1 marca 2015, 13:00 | Autor:

Liridon_Osmanaj

Od kilku tygodni z drużyną Widzewa gra i trenuje Liridon Osmanaj. Słoweński napastnik pomyślnie przeszedł etap weryfikacji przez sztab szkoleniowy, ale dopadł go pech związany z kontuzją. Na jednym z treningów doznał skręcenia stawu skokowego i czekać miała go dłuższa przerwa.

Mimo urazu Wojciech Stawowy nie zamierzał rezygnować z usług Osmanaja. Po pierwsze napastnik może dać zespołowi sporo jakości, po drugie „odpalenie” go w takiej sytuacji byłoby nie fair. To dobry znak, bowiem jeszcze jakiś czas temu w Widzewie skreślono by nieprzydatnego gracza i kazali leczyć się na własny rachunek. Podpisanie umowy jest formalnością.

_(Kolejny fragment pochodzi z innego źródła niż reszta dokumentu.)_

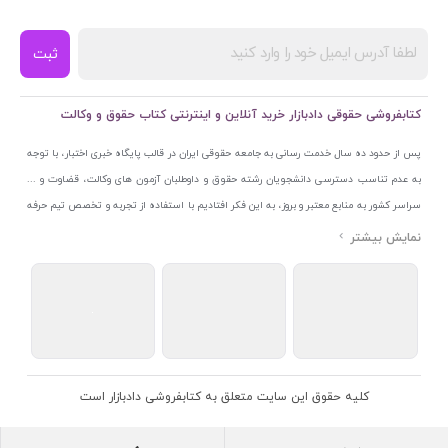
ثبت
کتابفروشی حقوقی دادبازار خرید آنلاین و اینترنتی کتاب حقوق و وکالت
پس از حدود ده سال خدمت رسانی به جامعه حقوقی ایران در قالب پایگاه خبری اختبار، با توجه
به عدم تناسب دسترسی دانشجویان رشته حقوق و داوطلبان آزمون های وکالت، قضاوت و ...
سراسر کشور به منابع معتبر و بروز، به این فکر افتادیم با استفاده از تجربه و تخصص تیم حرفه
ای اختبار خدمتی جدید به جامعه حقوقی ایران ارائه کنیم. به این منظور با راه اندازی و تجهیز
نمایشگاه و فروشگاه دائمی تخصصی کتاب های حقوقی با نام «دادبازار» در خیابان انقلاب
اسلامی قلب بازار کتاب ایران و اخذ مجوزهای قانونی از جمله نماد اعتماد الکترونیک از مرکز
توسعه تجارت الکترونیکی وزارت صنعت، معدن و تجارت، نشان ملی ثبت رسانه های دیجیتال از
مرکز فناوری اطلاعات و رسانه های دیجیتال وزارت فرهنگ و ارشاد اسلامی و پروانه کسب از
اتحادیه ناشران و کتابفروشان تهران به منظور ارائه مطمئن ترین خدمات مجموعه بسیار کامل و
معتبری از کتاب های حقوقی را به علاقمندان عرضه کرده ایم. علاوه بر این با بهره گیری از فناوری
کلیه حقوق این سایت متعلق به کتابفروشی دادبازار است
برتر روز دنیا وبسایت کتابفروشی تخصصی حقوقی دادبازار را با استفاده از حدود ده سال تجربه
تخصصی در حوزه فناوری اطلاعات و تلفیق آن با شناخت کامل نیازهای جامعه حقوقی کشور راه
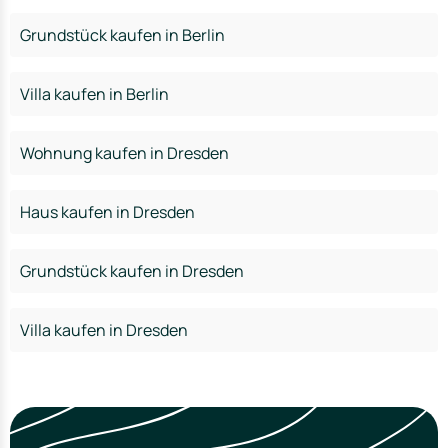
Grundstück kaufen in Berlin
Villa kaufen in Berlin
Wohnung kaufen in Dresden
Haus kaufen in Dresden
Grundstück kaufen in Dresden
Villa kaufen in Dresden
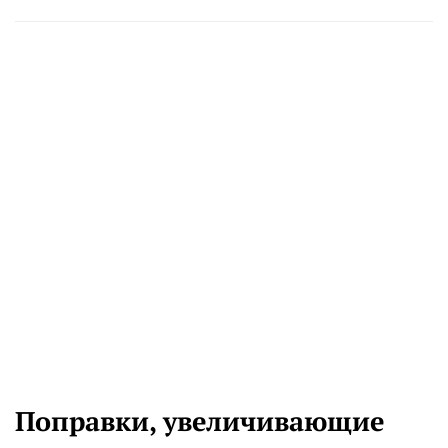
Поправки, увеличивающие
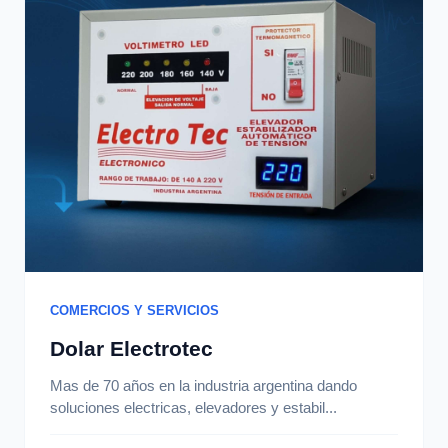
COMERCIOS Y SERVICIOS
Dolar Electrotec
Mas de 70 años en la industria argentina dando
soluciones electricas, elevadores y estabil...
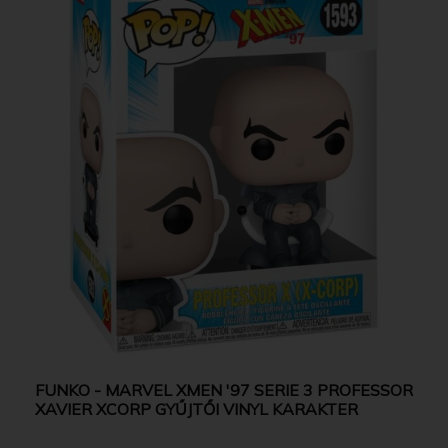
FUNKO - MARVEL XMEN '97 SERIE 3 PROFESSOR
XAVIER XCORP GYŰJTŐI VINYL KARAKTER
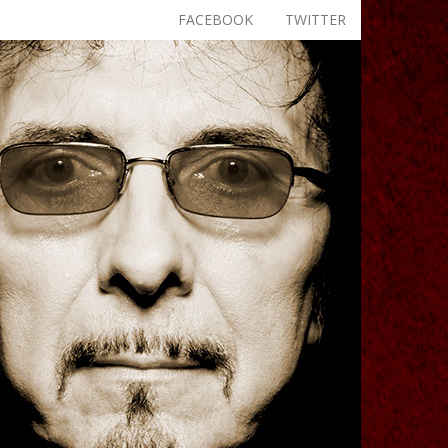
FACEBOOK
TWITTER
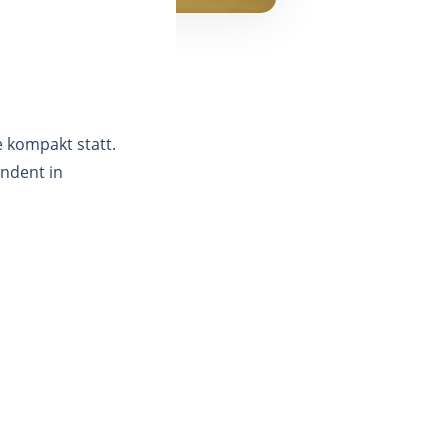
e kompakt statt.
ndent in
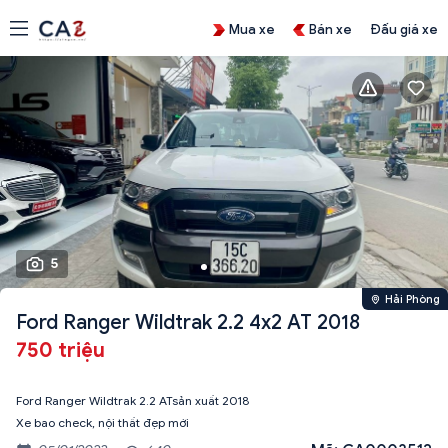
Mua xe
Bán xe
Đấu giá xe
5
Hải Phòng
Ford Ranger Wildtrak 2.2 4x2 AT 2018
750 triệu
Ford Ranger Wildtrak 2.2 ATsản xuất 2018
Xe bao check, nội thất đẹp mới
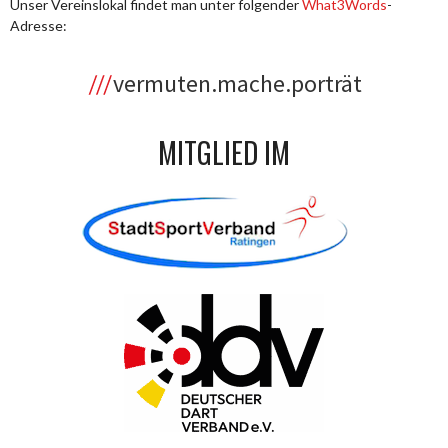
Unser Vereinslokal findet man unter folgender
What3Words
-
Adresse:
vermuten.mache.porträt
MITGLIED IM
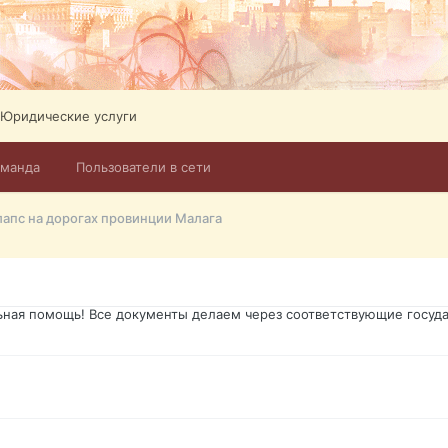
ликов. Абонемент на 4 тв всего 12,5 Евро в месяц! Легко настроит
Тел: +972-526-384-339
Юридические услуги
оманда
Пользователи в сети
го форума?т из э
апс на дорогах провинции Малага
димость в оформлении документов, то мы поможем Вам! Паспорт гр
о Украины, вид на жительство, права и другие сопутствующие доку
ьная помощь! Все документы делаем через соответствующие госуда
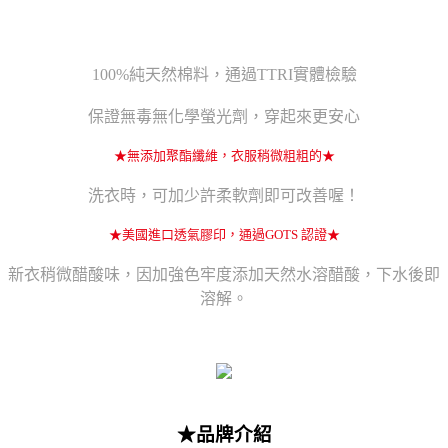
100%純天然棉料，通過TTRI實體檢驗
保證無毒無化學螢光劑，穿起來更安心
★無添加聚酯纖維，衣服稍微粗粗的★
洗衣時，可加少許柔軟劑即可改善喔！
★美國進口透氣膠印，通過GOTS 認證★
新衣稍微醋酸味，因加強色牢度添加天然水溶醋酸，下水後即
溶解。
★品牌介紹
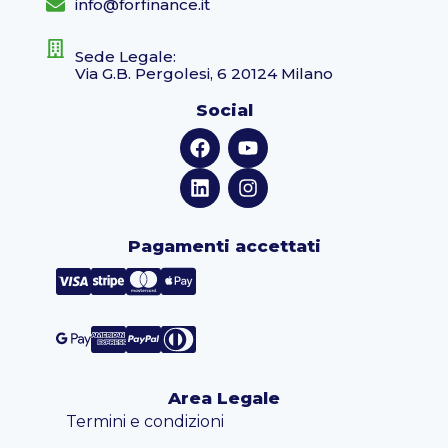
info@forfinance.it
Sede Legale:
Via G.B. Pergolesi, 6 20124 Milano
Social
Pagamenti accettati
Area Legale
Termini e condizioni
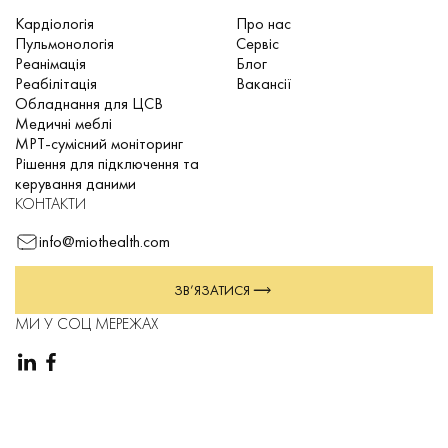
Кардіологія
Про нас
Пульмонологія
Сервіс
Реанімація
Блог
Реабілітація
Вакансії
Обладнання для ЦСВ
Медичні меблі
МРТ-сумісний моніторинг
Рішення для підключення та
керування даними
КОНТАКТИ
info@miothealth.com
ЗВ’ЯЗАТИСЯ
МИ У СОЦ МЕРЕЖАХ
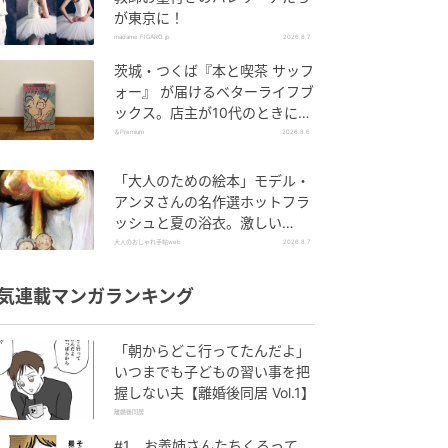
が東京に！
madame FIGARO.jp
2026.8.7
茨城・つくば『本と喫茶 サッフ
ォー』 が届けるベターライフブ
ックス。店主が10代のときに、
私の生き方を変えた本として挙
＆Premium
2026.8.6
げてくれた本は『くちびるから
散弾銃』。
「大人のための絵本」モデル・
アンヌさんの名作選ホットフラ
ッシュと夏の浴衣。激しい
「熱」が教えてくれた平和の絵
大人のおしゃれ手帖web
2026.8.7
本～『風が吹くとき』『やば
っ！』～vol.47
気連載マンガランキング
「朝からどこ行ってたんだよ」
いつまでも子どもの習い事を把
握しない夫【離婚後同居 Vol.1】
離婚後同居
#1 お義姉さんたちくるって、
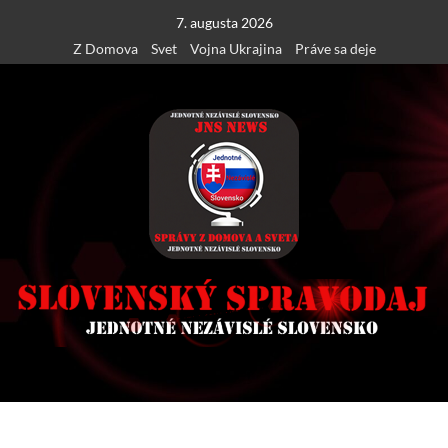
Skip
7. augusta 2026
to
Z Domova
Svet
Vojna Ukrajina
Práve sa deje
content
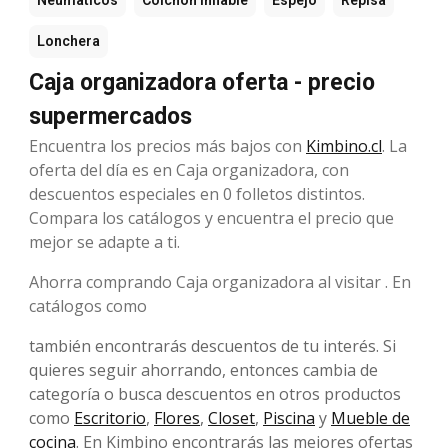
Neumáticos
Colchón inflable
Espejo
Repisa
Lonchera
Caja organizadora oferta - precio
supermercados
Encuentra los precios más bajos con
Kimbino.cl
. La
oferta del día es en Caja organizadora, con
descuentos especiales en 0 folletos distintos.
Compara los catálogos y encuentra el precio que
mejor se adapte a ti.
Ahorra comprando Caja organizadora al visitar . En
catálogos como
también encontrarás descuentos de tu interés. Si
quieres seguir ahorrando, entonces cambia de
categoría o busca descuentos en otros productos
como
Escritorio
,
Flores
,
Closet
,
Piscina
y
Mueble de
cocina
. En Kimbino encontrarás las mejores ofertas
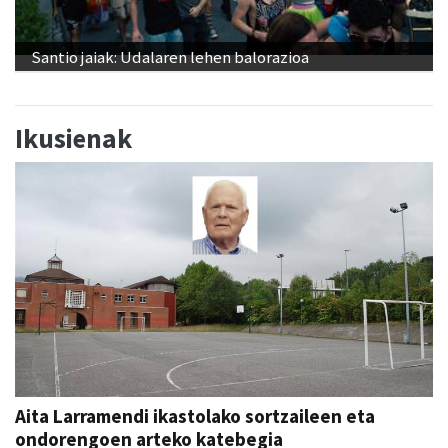
Santio jaiak: Udalaren lehen balorazioa
Ikusienak
Aita Larramendi ikastolako sortzaileen eta
ondorengoen arteko katebegia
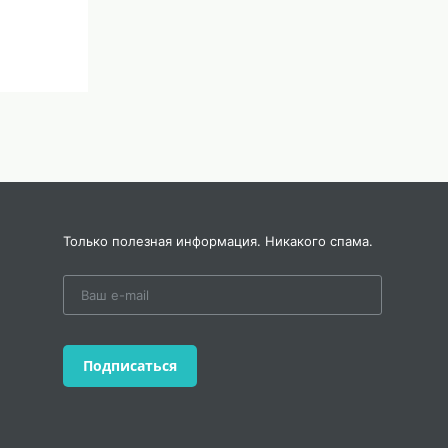
Только полезная информация. Никакого спама.
Подписаться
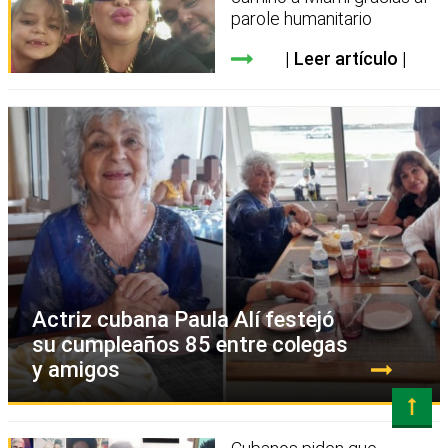
parole humanitario
Leer artículo
Actriz cubana Paula Alí festejó
su cumpleaños 85 entre colegas
y amigos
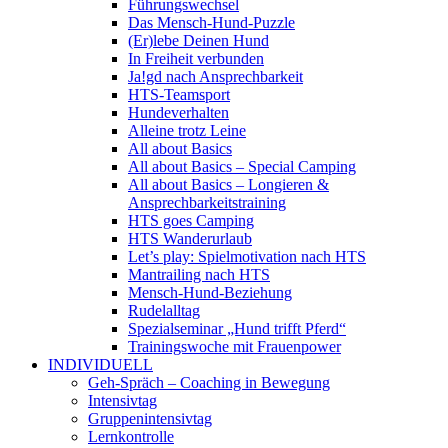
Führungswechsel
Das Mensch-Hund-Puzzle
(Er)lebe Deinen Hund
In Freiheit verbunden
Ja!gd nach Ansprechbarkeit
HTS-Teamsport
Hundeverhalten
Alleine trotz Leine
All about Basics
All about Basics – Special Camping
All about Basics – Longieren &
Ansprechbarkeitstraining
HTS goes Camping
HTS Wanderurlaub
Let’s play: Spielmotivation nach HTS
Mantrailing nach HTS
Mensch-Hund-Beziehung
Rudelalltag
Spezialseminar „Hund trifft Pferd“
Trainingswoche mit Frauenpower
INDIVIDUELL
Geh-Spräch – Coaching in Bewegung
Intensivtag
Gruppenintensivtag
Lernkontrolle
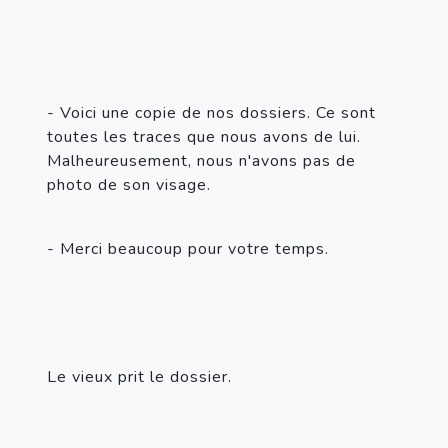
- Voici une copie de nos dossiers. Ce sont 
toutes les traces que nous avons de lui. 
Malheureusement, nous n'avons pas de 
photo de son visage.
- Merci beaucoup pour votre temps.
Le vieux prit le dossier.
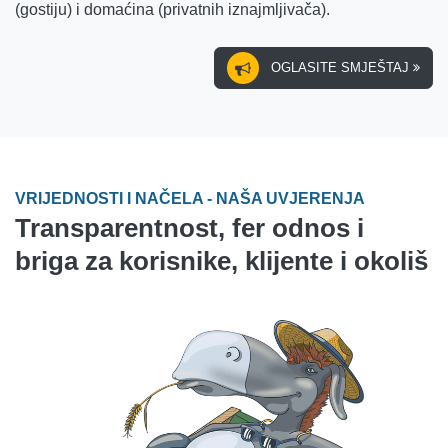
(gostiju) i domaćina (privatnih iznajmljivača).
OGLASITE SMJEŠTAJ
VRIJEDNOSTI I NAČELA - NAŠA UVJERENJA
Transparentnost, fer odnos i
briga za korisnike, klijente i okoliš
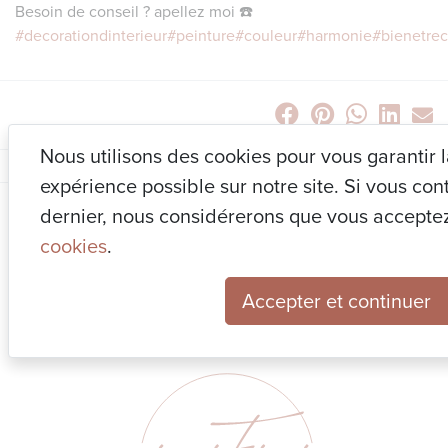
Besoin de conseil ? apellez moi ☎️
#decorationdinterieur
#peinture
#couleur
#harmonie
#bienetre
Nous utilisons des cookies pour vous garantir 
expérience possible sur notre site. Si vous cont
dernier, nous considérerons que vous accepte
NOUS CONTACTER
cookies
.
0475 95 67 76
Accepter et continuer
Rue croisette 32
1470 Baisy-thy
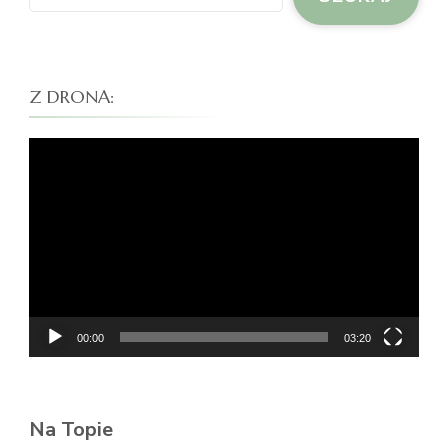
Z DRONA:
Odtwarzacz
video
00:00
03:20
Na Topie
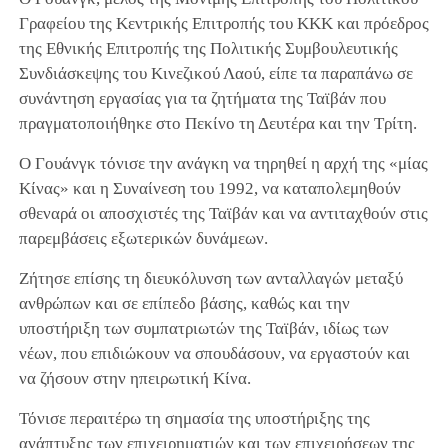
Γραφείου της Κεντρικής Επιτροπής του ΚΚΚ και πρόεδρος
της Εθνικής Επιτροπής της Πολιτικής Συμβουλευτικής
Συνδιάσκεψης του Κινεζικού Λαού, είπε τα παραπάνω σε
συνάντηση εργασίας για τα ζητήματα της Ταϊβάν που
πραγματοποιήθηκε στο Πεκίνο τη Δευτέρα και την Τρίτη.
Ο Γουάνγκ τόνισε την ανάγκη να τηρηθεί η αρχή της «μίας
Κίνας» και η Συναίνεση του 1992, να καταπολεμηθούν
σθεναρά οι αποσχιστές της Ταϊβάν και να αντιταχθούν στις
παρεμβάσεις εξωτερικών δυνάμεων.
Ζήτησε επίσης τη διευκόλυνση των ανταλλαγών μεταξύ
ανθρώπων και σε επίπεδο βάσης, καθώς και την
υποστήριξη των συμπατριωτών της Ταϊβάν, ιδίως των
νέων, που επιδιώκουν να σπουδάσουν, να εργαστούν και
να ζήσουν στην ηπειρωτική Κίνα.
Τόνισε περαιτέρω τη σημασία της υποστήριξης της
ανάπτυξης των επιχειρηματιών και των επιχειρήσεων της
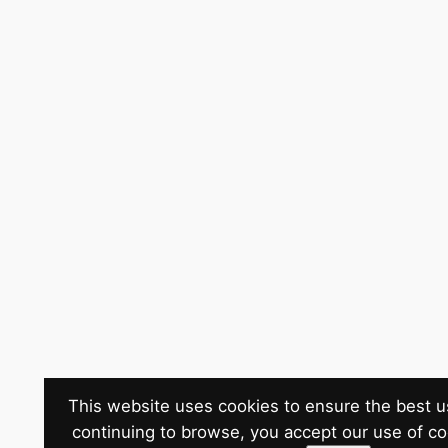
This website uses cookies to ensure the best u
continuing to browse, you accept our use of c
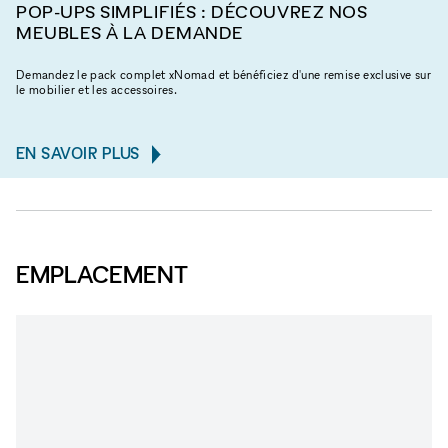
POP-UPS SIMPLIFIÉS : DÉCOUVREZ NOS
MEUBLES À LA DEMANDE
Demandez le pack complet xNomad et bénéficiez d'une remise exclusive sur
le mobilier et les accessoires.
EN SAVOIR PLUS
EMPLACEMENT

Dobre uczynki jak widać popłacają, bowiem okazuje się, że popularny „Doni” zdrowieje szybciej, niż się spodziewano. Słoweniec powinien za tydzień wrócić już do lekkich treningów. Co prawda mecze z Sandecją Nowy Sącz i GKS Tychy opuści, ale jest szansa, że wyleczy się już na spotkanie z Arką Gdynia.